Mo-Bruk liczy na więcej zleceń

Polski rynek prac dotyczących likwidacji „bomb ekologicznych” jest szacowany na około 15 mld zł. Przetargów jest jednak mało. Co więcej, jest to rynek niestabilny, na którym trudno przewidywać, ile w poszczególnych latach może być zleceń do realizacji i jakiej wartości.

Publikacja: 28.12.2022 21:00

Mo-Bruk liczy na więcej zleceń

Foto: materiały prasowe

Dotychczas Mo-Bruk z zagospodarowania „bomb ekologicznych”, czyli nagromadzonych odpadów niebezpiecznych, uzyskał 102,4 mln zł wpływów.
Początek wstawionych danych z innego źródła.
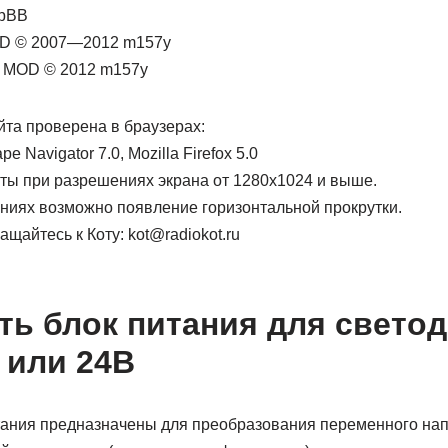
hpBB
OD © 2007—2012 m157y
gs MOD © 2012 m157y
йта проверена в браузерах:
pe Navigator 7.0, Mozilla Firefox 5.0
ты при разрешениях экрана от 1280х1024 и выше.
иях возможно появление горизонтальной прокрутки.
щайтесь к Коту: kot@radiokot.ru
ть блок питания для свето
 или 24В
ания предназначены для преобразования переменного нап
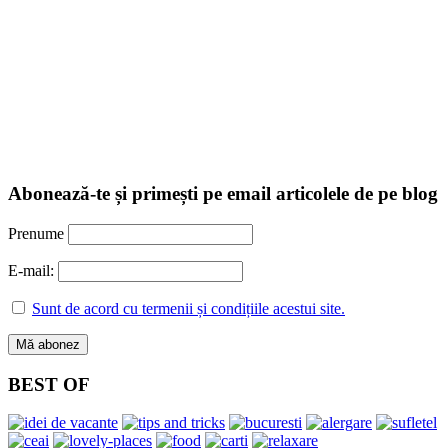
Abonează-te și primești pe email articolele de pe blog
Prenume
E-mail:
Sunt de acord cu termenii și condițiile acestui site.
BEST OF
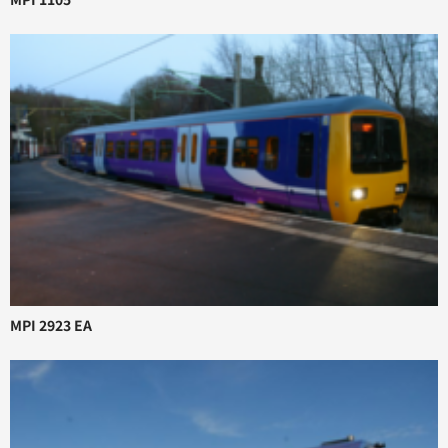
MPI 2923 EA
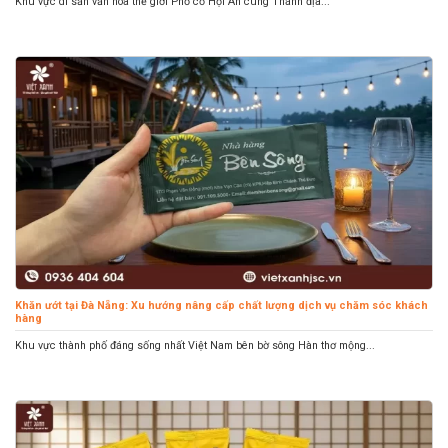
Khu vực di sản văn hóa thế giới Phố cổ Hội An cùng Thánh địa...
Khăn ướt tại Đà Nẵng: Xu hướng nâng cấp chất lượng dịch vụ chăm sóc khách
hàng
Khu vực thành phố đáng sống nhất Việt Nam bên bờ sông Hàn thơ mộng...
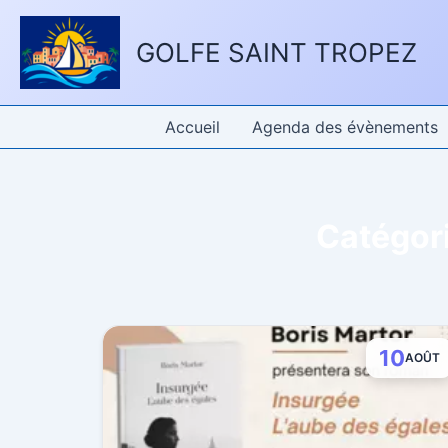
Aller
Panneau de gestion des cookies
au
GOLFE SAINT TROPEZ
contenu
Accueil
Agenda des évènements
Catégor
10
AOÛT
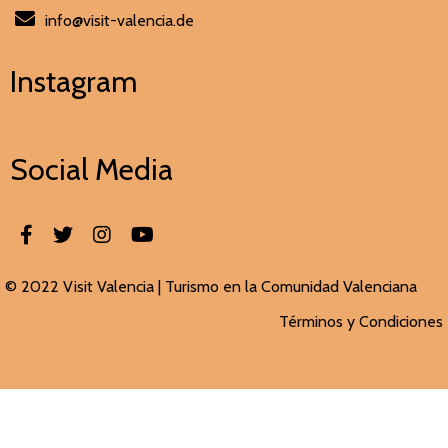
info@visit-valencia.de
Instagram
Social Media
© 2022 Visit Valencia |
Turismo en la Comunidad Valenciana
Términos y Condiciones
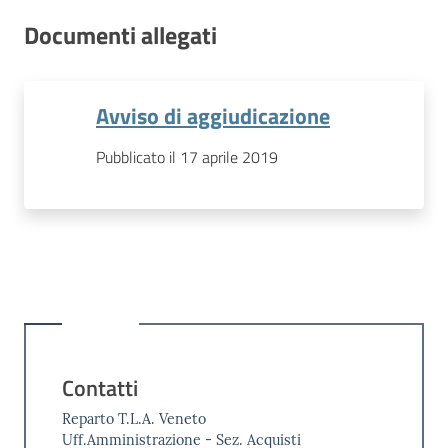
Documenti allegati
Avviso di aggiudicazione
Pubblicato il 17 aprile 2019
Contatti
Reparto T.L.A. Veneto
Uff.Amministrazione - Sez. Acquisti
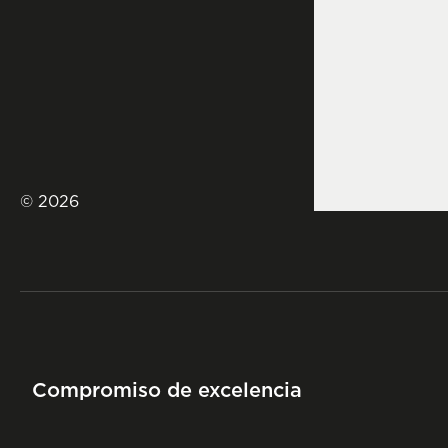
© 2026
Compromiso de excelencia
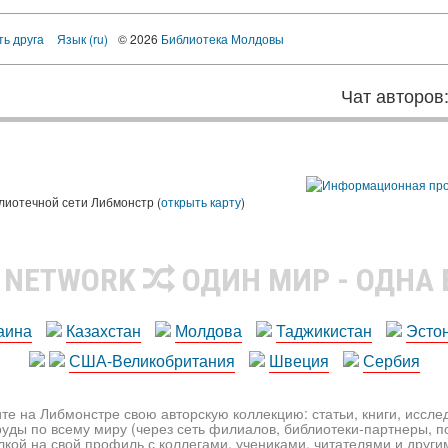
ть друга
Язык (ru)
© 2026
Библиотека Молдовы
Чат авторов
лиотечной сети Либмонстр (
открыть карту
)
R NETWORK
ОДИН МИР - ОДНА
аина
Казахстан
Молдова
Таджикистан
Эсто
США-Великобритания
Швеция
Сербия
те на Либмонстре свою авторскую коллекцию: статьи, книги, иссл
уды по всему миру (через сеть филиалов, библиотеки-партнеры, по
лкой на свой профиль с коллегами, учениками, читателями и друг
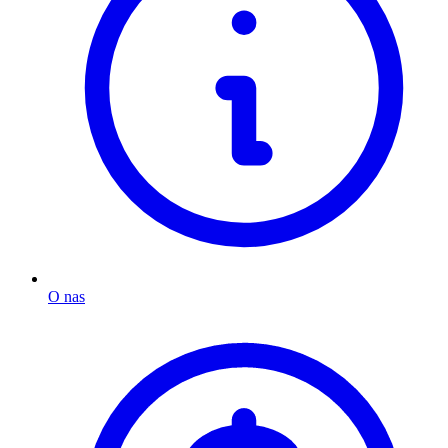
O nas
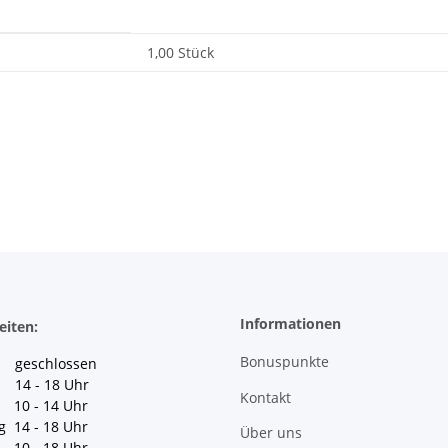
1,00 Stück
Informationen
eiten:
Bonuspunkte
geschlossen
 14 - 18 Uhr
Kontakt
10 - 14 Uhr
g 14 - 18 Uhr
Über uns
10 - 18 Uhr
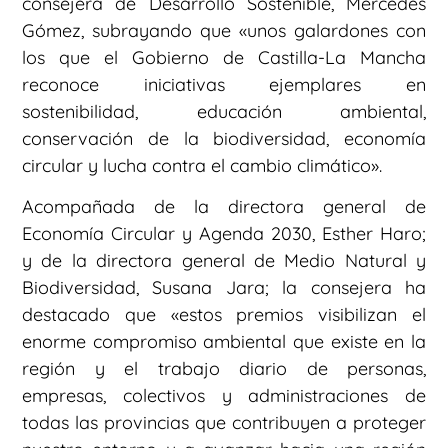
consejera de Desarrollo Sostenible, Mercedes
Gómez, subrayando que «unos galardones con
los que el Gobierno de Castilla-La Mancha
reconoce iniciativas ejemplares en
sostenibilidad, educación ambiental,
conservación de la biodiversidad, economía
circular y lucha contra el cambio climático».
Acompañada de la directora general de
Economía Circular y Agenda 2030, Esther Haro;
y de la directora general de Medio Natural y
Biodiversidad, Susana Jara; la consejera ha
destacado que «estos premios visibilizan el
enorme compromiso ambiental que existe en la
región y el trabajo diario de personas,
empresas, colectivos y administraciones de
todas las provincias que contribuyen a proteger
Tymczasem wartość całego krajowego rynku szacowana jest na około 15 mld zł. – Wartość ta uwzględnia podawaną przez Ministerstwo Klimatu i Środowiska liczbę około tysiąca „bomb ekologicznych”. Z naszych szacunków wynika ponadto, że Polska potrzebuje około 20 lat, żeby zutylizować wszystkie „bomby ekologiczne” – mówi Wiktor Mokrzycki, wiceprezes Mo-Bruku. Zaznacza, że są to orientacyjne szacunki spółki sporządzone na podstawie aktualnie obowiązujących ceny.
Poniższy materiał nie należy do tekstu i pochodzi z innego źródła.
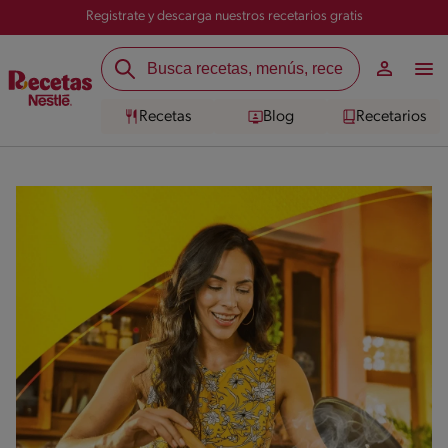
Registrate y descarga nuestros recetarios gratis
Recetas
Blog
Recetarios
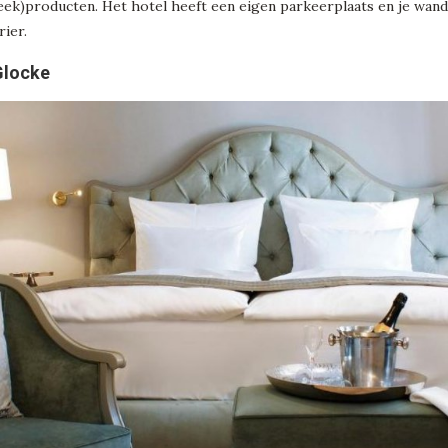
reek)producten. Het hotel heeft een eigen parkeerplaats en je wan
ier.
Glocke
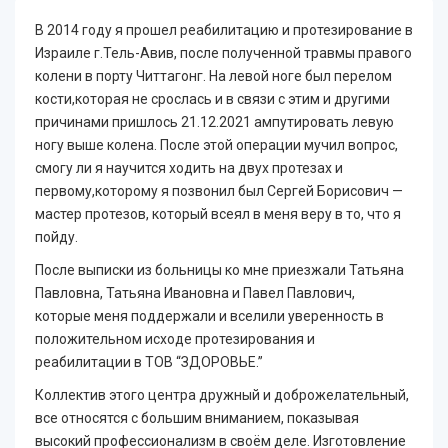
В 2014 году я прошел реабилитацию и протезирование в
Израиле г.Тель-Авив, после полученной травмы правого
колени в порту Читтагонг. На левой ноге был перелом
кости,которая не срослась и в связи с этим и другими
причинами пришлось 21.12.2021 ампутировать левую
ногу выше колена. После этой операции мучил вопрос,
смогу ли я научится ходить на двух протезах и
первому,которому я позвонил был Сергей Борисович —
мастер протезов, который всеял в меня веру в то, что я
пойду.
После выписки из больницы ко мне приезжали Татьяна
Павловна, Татьяна Ивановна и Павел Павлович,
которые меня поддержали и вселили уверенность в
положительном исходе протезирования и
реабилитации в ТОВ “ЗДОРОВЬЕ.”
Коллектив этого центра дружный и доброжелательный,
все относятся с большим вниманием, показывая
высокий профессионализм в своём деле. Изготовление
„Bomby ekologiczne” to najczęściej odpady niebezpieczne w postaci farb, kwasów czy lakierów, jak również odpady rafineryjne, po produkcji leków i tworzyw sztucznych. – Są one gromadzone przeważnie w pojemnikach, beczkach czy nawet 1000-litrowych zbiornikach określanych „mauserami”, a następnie – niestety – porzucane np. na dużych placach, w starych PGR-ach i na dawnych terenach przemysłowych. „Bomby ekologiczne” odkrywane są w całej Polsce – podaje Mokrzycki. Niedawno Mo-Bruk zlikwidował takie składowisko na terenie byłej rafinerii nafty Glimar w Gorlicach, ale też w centralnej i północnej Polsce, gdzie jest dużo opuszczonych magazynów. Ponadto odpady zakopywane są w żwirowniach czy na terenach rekultywacyjnych. Zwykle są to składowiska od 30 ton do kilkudziesięciu tys. ton odpadów.

Nowe przetargi

Mimo że zagospodarowanie „bomb ekologicznych” może przynosić duże profity, to Mo-Bruk nie opiera na nim swojej strategii, gdyż jest to rynek bardzo niestabilny. – Aktualnie nie realizujemy projektów „bomb ekologicznych” pozyskanych w trybie zamówień publicznych. Przygotowujemy się do przetargów w Ustroniu (województwo śląskie) czy Toruniu – mówi Mokrzycki. Jednocześnie zaznacza, że nie są to jednak postępowania o znaczącej wartości. Pozostałe rozmowy są objęte tajemnica handlową, gdyż zleceniodawcy często zabiegają, aby tego typu prace były realizowane bez szumu informacyjnego.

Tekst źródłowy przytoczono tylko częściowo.